Does that mean that some people are actually attacking this Cronenberg Masterpiece???

Re: The Horror List Discussion and Suggestions (Genre Projec
Posted: Wed Dec 19, 2012 3:12 pm
by Mr Sausage
Yojimbo wrote:Cold Bishop wrote:The Brood (David Cronenberg, 1979): I feel the need to put in some defense of this film.
Does that mean that some people are actually attacking this Cronenberg Masterpiece???

Domino expressed his dislike for it
here.
Re: The Horror List Discussion and Suggestions (Genre Projec
Posted: Wed Dec 19, 2012 3:26 pm
by Yojimbo
Mr Sausage wrote:Yojimbo wrote:Cold Bishop wrote:The Brood (David Cronenberg, 1979): I feel the need to put in some defense of this film.
Does that mean that some people are actually attacking this Cronenberg Masterpiece???

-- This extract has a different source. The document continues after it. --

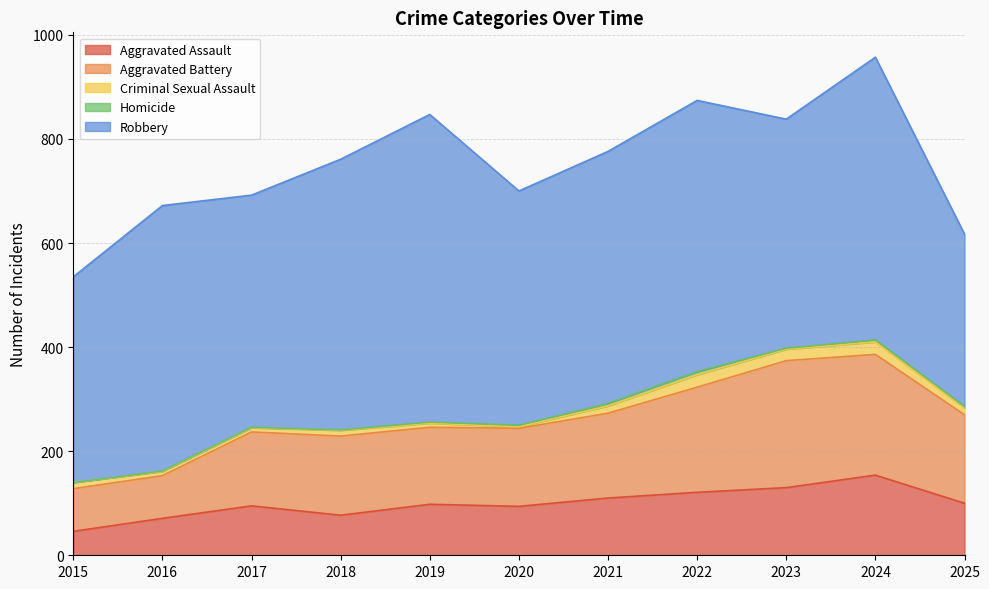

True or false: Criminal Sexual Assault has a value of 5 at 2019.

False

Domino expressed his dislike for it
here.
Ah, that's ok, then
Dom's our resident iconoclast!

Re: The Horror List Discussion and Suggestions (Genre Projec
Posted: Wed Dec 19, 2012 5:50 pm
by LQ
I know it's late in the game and I haven't been nearly as active in the project as I wanted to be, but I have to throw in a quick recommendation for the exuberantly wicked
Texas Chainsaw Massacre-by-way-of-John Hughes Aussie horror flick
The Loved Ones (Sean Byrne, 2009), which is available for digital rental on Amazon. The action revolves around a deliriously deranged performance from Robin McLeavy, playing a mousy highschooler Lola, undeterred by the polite decline she receives upon asking her crush to the big dance. I'd advise against watching the trailer, as it spoils a great deal of the fun involved in watching the film play out - it's the rather rare experience where you sort of know where the film is heading next, but can't help thoroughly enjoying the ride. The impressive visual flair of the cinematography, a delightful soundtrack, and a supporting cast of modestly but genuinely drawn characters all add to the quality of the film but it's really Lola's (and her creepy enabling father's) party.

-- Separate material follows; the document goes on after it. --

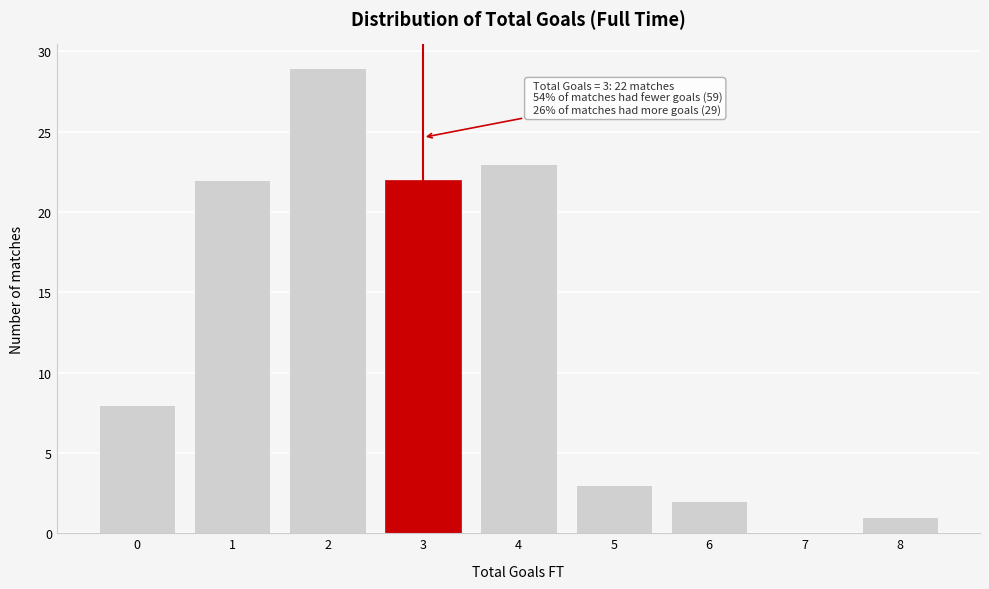

True or false: the data shows 6 at 1.

False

As an aside, this is the 2nd film I've seen this year where a drumstick is used as a tool of menace. I'm still giving the edge to
Killer Joe
but applaud a solidly squicky effort from
The Loved Ones in this highly specific category of Humiliation & Violation by Chicken.

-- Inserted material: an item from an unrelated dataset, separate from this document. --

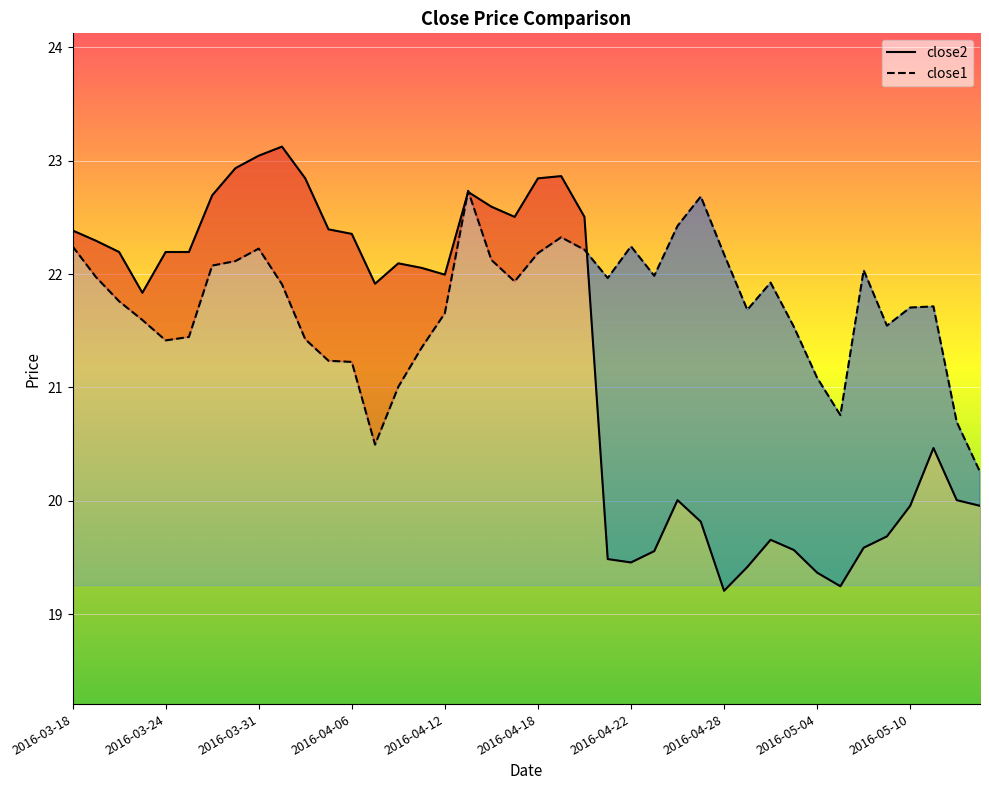

The close2 series shows 22.5 at 2016-04-15. True or false?

True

Re: The Horror List Discussion and Suggestions (Genre Projec
Posted: Wed Dec 19, 2012 6:43 pm
by Mr Sausage
The Lady of Burlesque (William Wellman, 1943): I think knives recommended this one as a proto-giallo, and I can kind of see what he means even if I don't agree. I think it's very much a traditional murder-mystery: it takes place in a single location and after each murder the suspects are all gathered into one room so the detective can lay out the clues and portion out the suspicion. That said, in one or two spots it seems to push out of the traditional murder mystery and into giallo territory, eg. having the lead character be not only a victim and the constant witness of all the foul play, but herself putting on the detective role. The film doesn't quite make the final leap, so to my mind the giallo proper wouldn't get started until two years later with Siodmak's The Spiral Staircase; but Wellman's film is still quite fun, and while it won't make my list, I'm glad I saw it. Hard not to love all the backstage bitchiness, delivered with pitch-perfect venom by Stanwyck and co.
Re: The Horror List Discussion and Suggestions (Genre Projec
Posted: Wed Dec 19, 2012 7:17 pm
by Matt
Contains one of my favorite wartime Hollywood lines: "I wouldn't wear that dress to Tojo's funeral."
Re: The Horror List Discussion and Suggestions (Genre Projec
Posted: Wed Dec 19, 2012 8:05 pm
by Mr Sausage
Matt wrote:Contains one of my favorite wartime Hollywood lines: "I wouldn't wear that dress to Tojo's funeral."
Loved that line, although my favourite bit wasn't really related to the film at all. As I pointed out to zedz in a pm, the opening shot is a pan down a lighted marquee on which the bottom two names read:
Lolita la Verne
Dolly Baxter.
A coincidence Vivian Darkbloom himself wouldn't have failed to enjoy.